• [Goal of the exercise]:
Find out how many lines of the material contain the string "linejoin" and give only that figure.

• [Provided entries]:

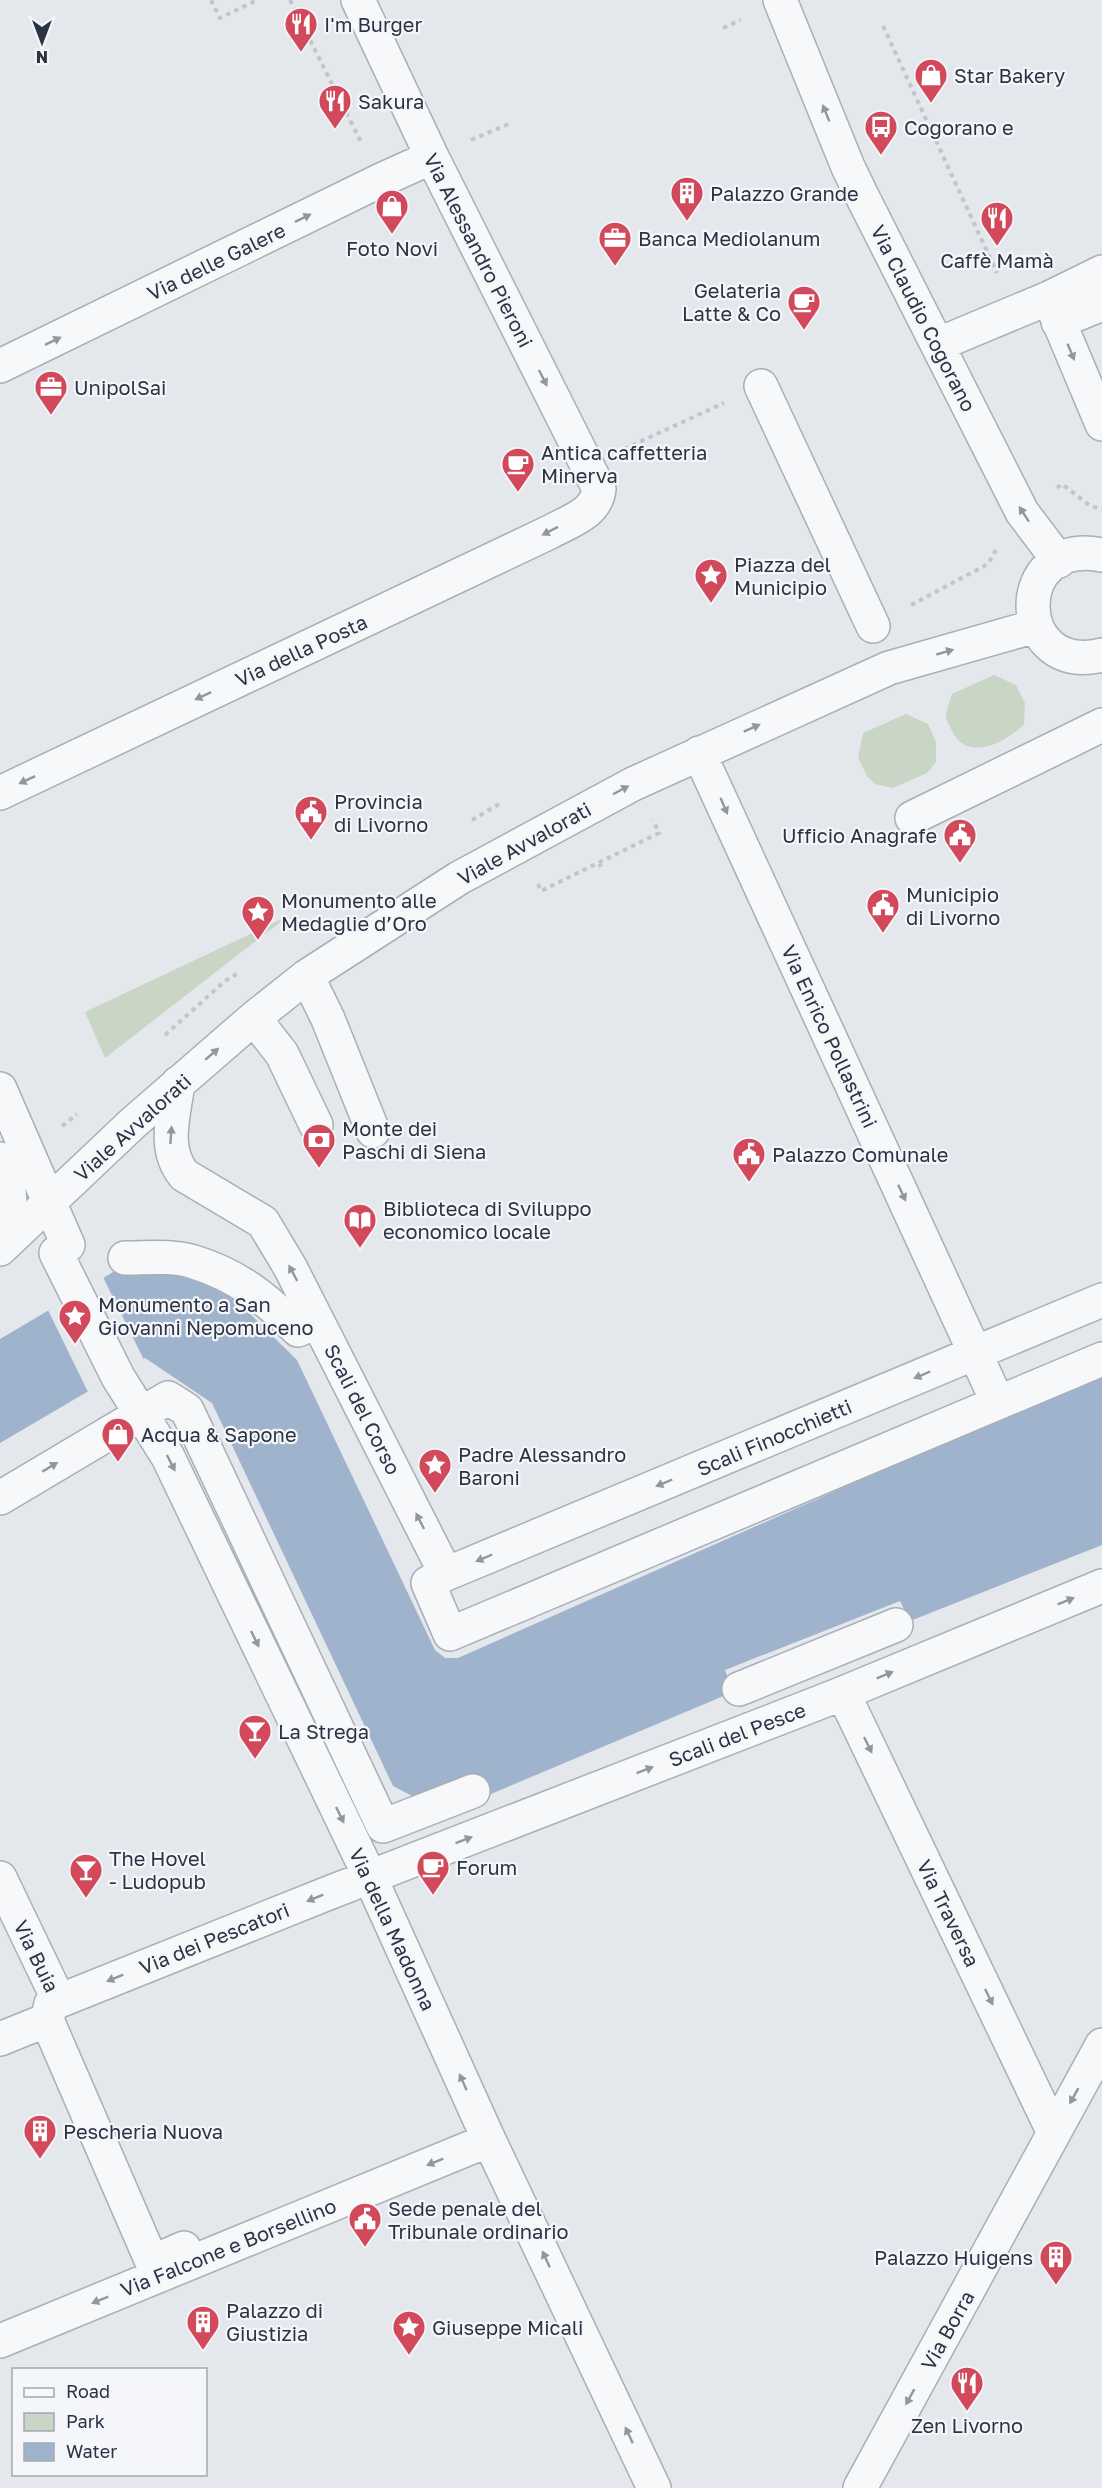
<svg xmlns="http://www.w3.org/2000/svg" width="1102" height="2488" viewBox="0 0 1102 2488" font-family="'Golos Text',sans-serif">
<style>
.green{fill:#c9d6c5}
.water{fill:#9fb4cc}
.pier{fill:#e4e7ec}
.lines{fill:none;stroke-linecap:round;stroke-linejoin:round}
.minor-casing{stroke:#a9aeb7;stroke-width:36}
.path{stroke:#c2c5cb;stroke-width:4;stroke-dasharray:4.5 4.5;stroke-linecap:butt}
.minor{stroke:#f7f8fa;stroke-width:33}
.oneway{fill:#9196a0}
.labels{text-anchor:middle;dominant-baseline:central;stroke-width:4.5;stroke-linejoin:round;paint-order:stroke}
.poi-label{font-size:20px;fill:#2b3445;stroke:#f4f6f9;text-anchor:start}
.street-label{font-size:20px;fill:#2b3445;stroke:#f4f6f9}
</style>
<rect width="100%" height="100%" fill="#e4e7ec"/>
<path class="green" d="M994 675 1016 685 1025 703 1024 724C1007 742 967 763 952 731 951 728 947 722 946 718 946 711 950 701 952 694Z
M906 714 928 724 936 742V762L927 773 893 788 875 784 867 776 858 758 863 733Z
M288 916 105 1058 85 1012Z"/>
<path class="water" d="M120 1268 177 1271 235 1299 297 1360 435 1650 445 1658H458L1102 1373V1545L910 1621 900 1601 725 1670 733 1692 486 1796 477 1774 418 1799 393 1786 212 1403 145 1358 0 1443V1339Z"/>
<path class="pier" d="M102 1275 145 1362 88 1392 47 1308Z"/>
<g class="lines">
<g class="minor-casing">
<path id="minor" d="M780 0 848 167 862 196 1022 512 1059 561
M1049 298 1102 424
M1058 322 1102 304
M939 344 1049 298 1102 272
M0 366 379 181 432 157
M761 386 873 626
M1102 555C1009 536 1011 677 1102 655
M699 753 998 1403
M0 793 550 532C570 521 596 514 599 489L432 157 358 0
M912 818 1102 725
M307 976 328 1019 373 1131
M254 1018 282 1054 316 1125
M178 1083C174 1115 162 1148 184 1175L263 1222 290 1267 446 1574
M0 1089 68 1245 56 1253 118 1377 168 1457 370 1877 489 2140 654 2488
M0 1159C12 1185 14 1214 0 1239
M0 1249 133 1123 254 1018 307 976 459 878 633 784 889 668 1036 626
M125 1258C147 1258 173 1255 194 1262 239 1276 265 1298 298 1330L317 1321
M1102 1300 446 1574 428 1583 450 1634 1102 1359
M0 1498 168 1398 187 1410 383 1826 473 1791
M739 1689 896 1625
M843 1693 1054 2133
M0 1878 59 2001
M47 2020 152 2262 184 2248
M0 2039 47 2020 51 2004 59 2001 326 1894 836 1696 1102 1586
M0 2341 489 2140
M860 2488 1102 2045"/>
</g>
<path class="path" d="M211 0 220 18 257 0
M290 0 362 144
M883 26 997 273
M723 28 741 20
M471 140 511 123
M624 449 724 403
M1057 488 1062 484 1089 505 1102 510
M911 605 988 564 996 550
M472 820 499 804
M599 863 603 870
M538 884 541 891 659 833 653 820
M165 1035 225 981 240 972
M62 1126 77 1114"/>
<use href="#minor" class="minor"/>
</g>
<defs><path id="oneway-solid" d="M-6-.8H1V-3.2L6.5 0L1 3.2V.8H-6Z" transform="scale(1.5)"/></defs>
<g class="oneway">
<use href="#oneway-solid" transform="translate(826 113) rotate(-112)"/>
<use href="#oneway-solid" transform="translate(303 218) rotate(-26)"/>
<use href="#oneway-solid" transform="translate(53 341) rotate(-26)"/>
<use href="#oneway-solid" transform="translate(1071 352) rotate(67)"/>
<use href="#oneway-solid" transform="translate(543 378) rotate(63)"/>
<use href="#oneway-solid" transform="translate(1024 514) rotate(-123)"/>
<use href="#oneway-solid" transform="translate(550 531) rotate(153)"/>
<use href="#oneway-solid" transform="translate(945 652) rotate(-16)"/>
<use href="#oneway-solid" transform="translate(203 696) rotate(155)"/>
<use href="#oneway-solid" transform="translate(752 728) rotate(-24)"/>
<use href="#oneway-solid" transform="translate(27 780) rotate(155)"/>
<use href="#oneway-solid" transform="translate(621 790) rotate(-28)"/>
<use href="#oneway-solid" transform="translate(724 806) rotate(67)"/>
<use href="#oneway-solid" transform="translate(212 1054) rotate(-41)"/>
<use href="#oneway-solid" transform="translate(171 1135) rotate(-86)"/>
<use href="#oneway-solid" transform="translate(902 1193) rotate(65)"/>
<use href="#oneway-solid" transform="translate(293 1273) rotate(-118)"/>
<use href="#oneway-solid" transform="translate(922 1375) rotate(157)"/>
<use href="#oneway-solid" transform="translate(171 1463) rotate(63)"/>
<use href="#oneway-solid" transform="translate(50 1467) rotate(-31)"/>
<use href="#oneway-solid" transform="translate(664 1483) rotate(157)"/>
<use href="#oneway-solid" transform="translate(420 1521) rotate(-117)"/>
<use href="#oneway-solid" transform="translate(484 1558) rotate(157)"/>
<use href="#oneway-solid" transform="translate(1066 1601) rotate(-22)"/>
<use href="#oneway-solid" transform="translate(255 1639) rotate(64)"/>
<use href="#oneway-solid" transform="translate(885 1675) rotate(-22)"/>
<use href="#oneway-solid" transform="translate(868 1745) rotate(64)"/>
<use href="#oneway-solid" transform="translate(645 1770) rotate(-21)"/>
<use href="#oneway-solid" transform="translate(340 1815) rotate(64)"/>
<use href="#oneway-solid" transform="translate(464 1840) rotate(-21)"/>
<use href="#oneway-solid" transform="translate(315 1898) rotate(158)"/>
<use href="#oneway-solid" transform="translate(115 1978) rotate(158)"/>
<use href="#oneway-solid" transform="translate(989 1997) rotate(64)"/>
<use href="#oneway-solid" transform="translate(463 2082) rotate(-114)"/>
<use href="#oneway-solid" transform="translate(1074 2096) rotate(119)"/>
<use href="#oneway-solid" transform="translate(435 2162) rotate(158)"/>
<use href="#oneway-solid" transform="translate(546 2259) rotate(-115)"/>
<use href="#oneway-solid" transform="translate(100 2300) rotate(158)"/>
<use href="#oneway-solid" transform="translate(910 2397) rotate(119)"/>
<use href="#oneway-solid" transform="translate(629 2435) rotate(-115)"/>
</g>
<defs>
<g id="restaurant-pin" transform="scale(1.725)"><path d="M0 17L-7.5 6A9.5 9.5 0 1 1 7.5 6Z" fill="#d1495b" stroke="#f4f6f9"/><path d="M-5-6h1v4h1v-4h1v4h1v-4h1v5L-1.5 .5V6h-2V.5L-5-1ZM5-6V6H3V1.5H1.5Q1.5-4 5-6Z" fill="#fff"/></g>
<g id="shop-pin" transform="scale(1.725)"><path d="M0 17L-7.5 6A9.5 9.5 0 1 1 7.5 6Z" fill="#d1495b" stroke="#f4f6f9"/><path d="M-5-2.5h2.3a2.7 3.5 0 0 1 5.4 0H5L5.5 6h-11ZM-1.5-2.5h3a1.5 2.3 0 0 0-3 0Z" fill="#fff"/></g>
<g id="bus-pin" transform="scale(1.725)"><path d="M0 17L-7.5 6A9.5 9.5 0 1 1 7.5 6Z" fill="#d1495b" stroke="#f4f6f9"/><path d="M-5-6H5V4H4V6H2V4H-2V6H-4V4H-5ZM-3.5-4V0h7V-4ZM-3.5 1.2v1.5H-2V1.2ZM2 1.2v1.5H3.5V1.2Z" fill="#fff"/></g>
<g id="building-pin" transform="scale(1.725)"><path d="M0 17L-7.5 6A9.5 9.5 0 1 1 7.5 6Z" fill="#d1495b" stroke="#f4f6f9"/><path d="M-4-6H4V6H1V3H-1V6H-4ZM-2.5-4.3h1.7v1.8h-1.7ZM.8-4.3h1.7v1.8H.8ZM-2.5-1h1.7V.8h-1.7ZM.8-1h1.7V.8H.8Z" fill="#fff"/></g>
<g id="office-pin" transform="scale(1.725)"><path d="M0 17L-7.5 6A9.5 9.5 0 1 1 7.5 6Z" fill="#d1495b" stroke="#f4f6f9"/><path d="M-6-3h4V-5.5h4V-3h4V5H-6ZM-1-4.5V-3h2v-1.5ZM-6 0V1H6V0Z" fill="#fff"/></g>
<g id="cafe-pin" transform="scale(1.725)"><path d="M0 17L-7.5 6A9.5 9.5 0 1 1 7.5 6Z" fill="#d1495b" stroke="#f4f6f9"/><path d="M-5.5-4.5H6V0H3Q3 3.5 0 3.5H-2.5Q-5.5 3.5-5.5 0ZM3-3.2v2h1.7v-2ZM-6 4.5H4V6H-6Z" fill="#fff"/></g>
<g id="sight-pin" transform="scale(1.725)"><path d="M0 17L-7.5 6A9.5 9.5 0 1 1 7.5 6Z" fill="#d1495b" stroke="#f4f6f9"/><path d="M0-6L1.8-2.2L6-1.7L2.9 1.2L3.7 5.4L0 3.3L-3.7 5.4L-2.9 1.2L-6-1.7L-1.8-2.2Z" fill="#fff"/></g>
<g id="civic-pin" transform="scale(1.725)"><path d="M0 17L-7.5 6A9.5 9.5 0 1 1 7.5 6Z" fill="#d1495b" stroke="#f4f6f9"/><path d="M-.6-6.5H3V-4.5H.6V-3L4-1V1h2V6H-6V1h2V-1L-.6-3ZM-1.2 2.5V6h2.4V2.5Z" fill="#fff"/></g>
<g id="bank-pin" transform="scale(1.725)"><path d="M0 17L-7.5 6A9.5 9.5 0 1 1 7.5 6Z" fill="#d1495b" stroke="#f4f6f9"/><path d="M-6-4H6V4H-6ZM0-2.3a2.3 2.3 0 1 0 0 4.6a2.3 2.3 0 1 0 0-4.6Z" fill="#fff"/></g>
<g id="library-pin" transform="scale(1.725)"><path d="M0 17L-7.5 6A9.5 9.5 0 1 1 7.5 6Z" fill="#d1495b" stroke="#f4f6f9"/><path d="M-6-4Q-3-5.5-.7-3.5V5Q-3 3-6 4ZM6-4Q3-5.5 .7-3.5V5Q3 3 6 4Z" fill="#fff"/></g>
<g id="bar-pin" transform="scale(1.725)"><path d="M0 17L-7.5 6A9.5 9.5 0 1 1 7.5 6Z" fill="#d1495b" stroke="#f4f6f9"/><path d="M-6-5H6L.8 .8V4.5H3.5V6h-7V4.5H-.8V.8Z" fill="#fff"/></g>
</defs>
<g fill-rule="evenodd">
<use href="#restaurant-pin" x="301" y="24"/>
<use href="#shop-pin" x="931" y="75"/>
<use href="#restaurant-pin" x="335" y="101"/>
<use href="#bus-pin" x="881" y="127"/>
<use href="#building-pin" x="687" y="193"/>
<use href="#shop-pin" x="392" y="206"/>
<use href="#restaurant-pin" x="997" y="218"/>
<use href="#office-pin" x="615" y="238"/>
<use href="#cafe-pin" x="804" y="302"/>
<use href="#office-pin" x="51" y="387"/>
<use href="#cafe-pin" x="518" y="464"/>
<use href="#sight-pin" x="711" y="575"/>
<use href="#civic-pin" x="311" y="812"/>
<use href="#civic-pin" x="960" y="835"/>
<use href="#civic-pin" x="883" y="905"/>
<use href="#sight-pin" x="258" y="912"/>
<use href="#bank-pin" x="319" y="1140"/>
<use href="#civic-pin" x="749" y="1154"/>
<use href="#library-pin" x="360" y="1220"/>
<use href="#sight-pin" x="75" y="1316"/>
<use href="#shop-pin" x="118" y="1434"/>
<use href="#sight-pin" x="435" y="1465"/>
<use href="#bar-pin" x="255" y="1731"/>
<use href="#cafe-pin" x="433" y="1867"/>
<use href="#bar-pin" x="86" y="1870"/>
<use href="#building-pin" x="40" y="2131"/>
<use href="#civic-pin" x="365" y="2219"/>
<use href="#building-pin" x="1056" y="2257"/>
<use href="#building-pin" x="203" y="2322"/>
<use href="#sight-pin" x="409" y="2327"/>
<use href="#restaurant-pin" x="967" y="2383"/>
</g>
<g class="labels">
<g class="poi-label">
<text x="324" y="24">I'm Burger</text>
<text x="954" y="75">Star Bakery</text>
<text x="358" y="101">Sakura</text>
<text x="904" y="127">Cogorano e</text>
<text x="710" y="193">Palazzo Grande</text>
<text x="638" y="238">Banca Mediolanum</text>
<text x="392" y="248" text-anchor="middle">Foto Novi</text>
<text x="997" y="260" text-anchor="middle">Caffè Mamà</text>
<text x="781" y="290" text-anchor="end">Gelateria<tspan x="781" dy="23">Latte &amp; Co</tspan></text>
<text x="74" y="387">UnipolSai</text>
<text x="541" y="452">Antica caffetteria<tspan x="541" dy="23">Minerva</tspan></text>
<text x="734" y="564">Piazza del<tspan x="734" dy="23">Municipio</tspan></text>
<text x="334" y="801">Provincia<tspan x="334" dy="23">di Livorno</tspan></text>
<text x="937" y="835" text-anchor="end">Ufficio Anagrafe</text>
<text x="906" y="894">Municipio<tspan x="906" dy="23">di Livorno</tspan></text>
<text x="281" y="900">Monumento alle<tspan x="281" dy="23">Medaglie d’Oro</tspan></text>
<text x="342" y="1128">Monte dei<tspan x="342" dy="23">Paschi di Siena</tspan></text>
<text x="772" y="1154">Palazzo Comunale</text>
<text x="383" y="1208">Biblioteca di Sviluppo<tspan x="383" dy="23">economico locale</tspan></text>
<text x="98" y="1304">Monumento a San<tspan x="98" dy="23">Giovanni Nepomuceno</tspan></text>
<text x="141" y="1434">Acqua &amp; Sapone</text>
<text x="458" y="1454">Padre Alessandro<tspan x="458" dy="23">Baroni</tspan></text>
<text x="278" y="1731">La Strega</text>
<text x="109" y="1858">The Hovel<tspan x="109" dy="23">- Ludopub</tspan></text>
<text x="456" y="1867">Forum</text>
<text x="63" y="2131">Pescheria Nuova</text>
<text x="388" y="2208">Sede penale del<tspan x="388" dy="23">Tribunale ordinario</tspan></text>
<text x="1033" y="2257" text-anchor="end">Palazzo Huigens</text>
<text x="226" y="2310">Palazzo di<tspan x="226" dy="23">Giustizia</tspan></text>
<text x="432" y="2327">Giuseppe Micali</text>
<text x="967" y="2425" text-anchor="middle">Zen Livorno</text>
</g>
<g class="street-label">
<text transform="translate(479 250) rotate(63)">Via Alessandro Pieroni</text>
<text transform="translate(216 261) rotate(-26)">Via delle Galere</text>
<text transform="translate(924 318) rotate(63)">Via Claudio Cogorano</text>
<text transform="translate(301 650) rotate(-25)">Via della Posta</text>
<text transform="translate(524 843) rotate(-29)">Viale Avvalorati</text>
<text transform="translate(830 1036) rotate(65)">Via Enrico Pollastrini</text>
<text transform="translate(132 1127) rotate(-42)">Viale Avvalorati</text>
<text transform="translate(363 1409) rotate(63)">Scali del Corso</text>
<text transform="translate(774 1437) rotate(-23)">Scali Finocchietti</text>
<text transform="translate(737 1734) rotate(-21)">Scali del Pesce</text>
<text transform="translate(949 1913) rotate(64)">Via Traversa</text>
<text transform="translate(393 1929) rotate(65)">Via della Madonna</text>
<text transform="translate(214 1938) rotate(-22)">Via dei Pescatori</text>
<text transform="translate(37 1956) rotate(64)">Via Buia</text>
<text transform="translate(228 2247) rotate(-22)">Via Falcone e Borsellino</text>
<text transform="translate(947 2330) rotate(-61)">Via Borra</text>
</g>
</g>
<rect x="12" y="2368" width="195" height="108" fill="#f4f6f9" stroke="#a4a8b1" stroke-width="1.5"/>
<rect x="24" y="2388" width="30" height="9" fill="#f7f8fa" stroke="#a4a8b1" stroke-width="1.5"/>
<text x="66" y="2398" font-size="18" fill="#2b3445">Road</text>
<rect x="24" y="2413" width="30" height="18" fill="#c9d6c5" stroke="#a4a8b1" stroke-width="1.5"/>
<text x="66" y="2428" font-size="18" fill="#2b3445">Park</text>
<rect x="24" y="2443" width="30" height="18" fill="#9fb4cc" stroke="#a4a8b1" stroke-width="1.5"/>
<text x="66" y="2458" font-size="18" fill="#2b3445">Water</text>
<g transform="translate(42 42) rotate(180)" stroke="#f4f6f9" stroke-width="4.5" paint-order="stroke">
<path d="M0-4.5L10 22L0 15L-10 22Z" fill="#2b3445"/>
<text y="-9" font-size="16" font-weight="bold" text-anchor="middle" fill="#2b3445">N</text>
</g>
</svg>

• [Problem solution]:
2